Lo que ha ocurrido en Madrid es un bochorno para el Partido Socialista y para toda la Cámara, puesto que no hay que ser muy sutil para sacar conclusiones: la operación tiene como único fin que no gobierne la izquierda. Y tampoco ha sido necesario hilar demasiado fino para encontrar detrás de los diputados un turbio asunto urbanístico, un ingrediente que aparece en casi todas las salsas de la corrupción, como una auténtica enfermedad endémica de la sociedad española.
El presidente de los empresarios españoles, José María Cuevas, ha puesto el dedo en la llaga al indicar que cuanto más regulada está una actividad, más probabilidades hay de que dé lugar a maniobras sospechosas. Algunos se pudieron hacer ricos durante el franquismo gracias a simples licencias de importación que otros no podían obtener. Cuando todos pudieron importar o exportar libremente nadie pudo volver a traficar con un derecho graciable. Más tarde lo hemos visto en las concesiones de radios y televisiones, con el PSOE primero y más tarde con el PP, entregadas con absoluto desparpajo a los amigos. Y por si fuera poco, admitiendo que si no son capaces de explotarlas por sí mismos, las puedan vender, como ha llegado a manifestar el ministro Piqué.
Para qué hablar de la varita mágica que permite multiplicar hasta el infinito el valor de un terreno a través de una simple recalificación. Una tentación muy difícil de soslayar y que le facilita al político congraciarse con quien le financia la campaña electoral que, como es obvio, no lo hace gratis. Incluso en aquellos casos moralmente más aceptables, en los que simplemente se pretende sacar algo de dinero para las escuálidas arcas municipales, sigue siendo un gravísimo peligro, porque el Ayuntamiento se convierte en un especulador más y legitima a todos los restantes, sin tener en cuenta que esa plusvalía que obtiene no la pagan los promotores, sino que acaba siendo sufragada por las familias que necesitan comprar una vivienda.
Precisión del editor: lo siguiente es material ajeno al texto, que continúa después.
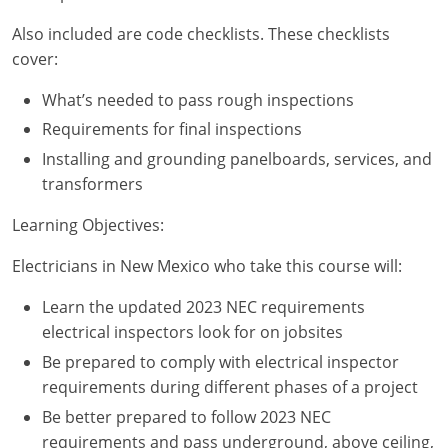
Nebraska
Virginia
Oklahoma
Also included are code checklists. These checklists
cover:
Nevada
Oregon
What’s needed to pass rough inspections
New Hampshire
South Dakota
Requirements for final inspections
New Mexico
Utah
Installing and grounding panelboards, services, and
transformers
New York
Vermont
Learning Objectives:
North Carolina
Virginia
Electricians in New Mexico who take this course will:
North Dakota
Washington
Learn the updated 2023 NEC requirements
Ohio
Wisconsin
electrical inspectors look for on jobsites
Be prepared to comply with electrical inspector
Oklahoma
requirements during different phases of a project
Oregon
Be better prepared to follow 2023 NEC
requirements and pass underground, above ceiling,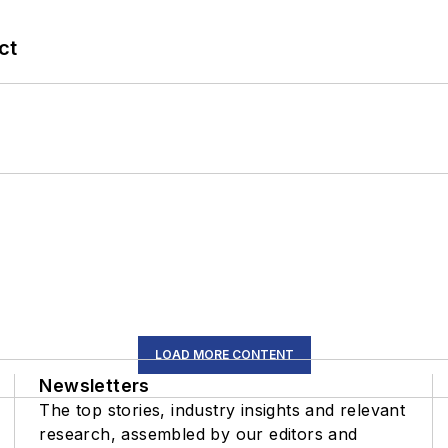
ct
LOAD MORE CONTENT
Newsletters
The top stories, industry insights and relevant
research, assembled by our editors and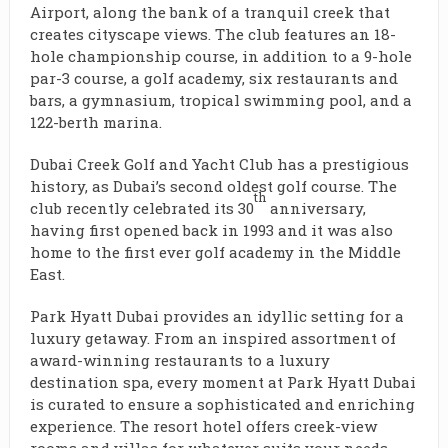
Airport, along the bank of a tranquil creek that
creates cityscape views. The club features an 18-
hole championship course, in addition to a 9-hole
par-3 course, a golf academy, six restaurants and
bars, a gymnasium, tropical swimming pool, and a
122-berth marina.
Dubai Creek Golf and Yacht Club has a prestigious
history, as Dubai’s second oldest golf course. The
th
club recently celebrated its 30
anniversary,
having first opened back in 1993 and it was also
home to the first ever golf academy in the Middle
East.
Park Hyatt Dubai provides an idyllic setting for a
luxury getaway. From an inspired assortment of
award-winning restaurants to a luxury
destination spa, every moment at Park Hyatt Dubai
is curated to ensure a sophisticated and enriching
experience. The resort hotel offers creek-view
Basta con un ejemplo de lo que ha ocurrido en el Ayuntamiento de Madrid. Cuando expropió los terrenos de lo que hoy es el Campo de las Naciones estableció un precio de 2,51 euros el m2. Tras una negociación con los propietarios aceptó pagarles a 10,8 euros. Más tarde el Tribunal Superior de Justicia de Madrid ha declarado nula la expropiación, pero el Ayuntamiento madrileño en ese tiempo recalificó los terrenos y los ha vendido a precios que oscilan entre los 2.691 euros el metro y los 6.628, según los usos permitidos. En total, ha sacado 213 millones de euros por un suelo que expropió en 1,38 millones y que ni siquiera ha pagado todavía. Ahora, como consecuencia de una sentencia, tendrá que indemnizar a los antiguos propietarios con 20 millones de euros, pero esa resolución ha impulsado a reclamar a otros afectados por expropiaciones y hay quien habla ya de una auténtica catástrofe económica para las arcas del Ayuntamiento y de la Comunidad de Madrid. Si la Administración pública se convierte en una vulgar especuladora, qué cabe esperar del resto.
La única forma de arreglar semejante desaguisado es acabar de una vez por todas con un modelo urbanístico que sólo beneficia a unos pocos y perjudica a la inmensa mayoría. No crea suelo, lo encarece hasta extremos disparatados, no sirve para proteger el medio y, por si fuera poco, fomenta la corrupción. ¿A qué esperamos?